For this problem, there was a lively discussion about tangent lines (ARE THEY REAL OR MADE UP???), the intermediate value theorem, and whether you could say two things had the same speed if they didn’t both go at that same speed for any length of time*. The velocity-time graphs that they tucked into the bottom right corner of their whiteboard turned out to be the crowd-pleaser when it came to being convinced about the speeds being the same at a point in time.
After some working and some whiteboard discussions, we took our second quiz. They aren’t perfect yet (of course), but they are clearly in a better place than last week, and we can definitely move on to Unbalanced Forces (and “for real” physics) next week.
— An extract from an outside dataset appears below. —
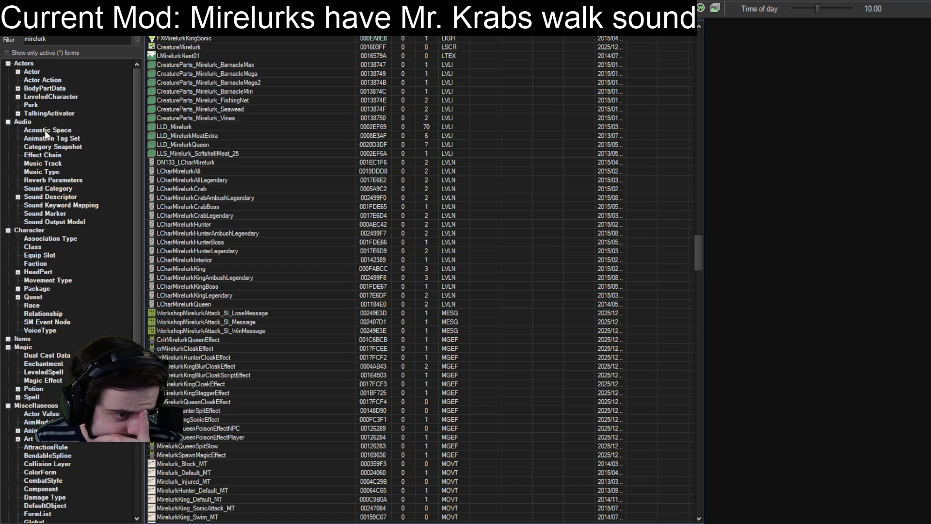
pyautogui.click(45, 214)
I’m excited!
Here’s a piece that I loved on one student’s quiz.
I believe this is correct, because if her acceleration is negative, the slope of the line on the velocity v. time graph is negative, too, [arrow to v-t graph she drew at top right] meaning that she was slowing down. However, one thing that I am confused by is what if the velocity graph looked like this (LOOK at graph on left top). [arrow to v-t graph she drew at top left] This graph also shows her slowing down, with a line that has a POSITIVE slope (just a negative direction). HOW DO I KNOW WHICH ONE TO FOLLOW?
I love everything about it. She starts with all true statements that connect the acceleration to the slope on the velocity graph, stops in the idea that negative acceleration means slowing down, but continues right past it into finding a counter-example to that idea. She lays out her thinking carefully. She isn’t afraid to say that she’s confused or to ask me questions on the assessment. Love, love, love. I wrote her a couple of notes back (although most of it was cut off in this photo).
*Days like today make you really wish your school could have a double class of physics and calculus for the kids who are into that sort of thing.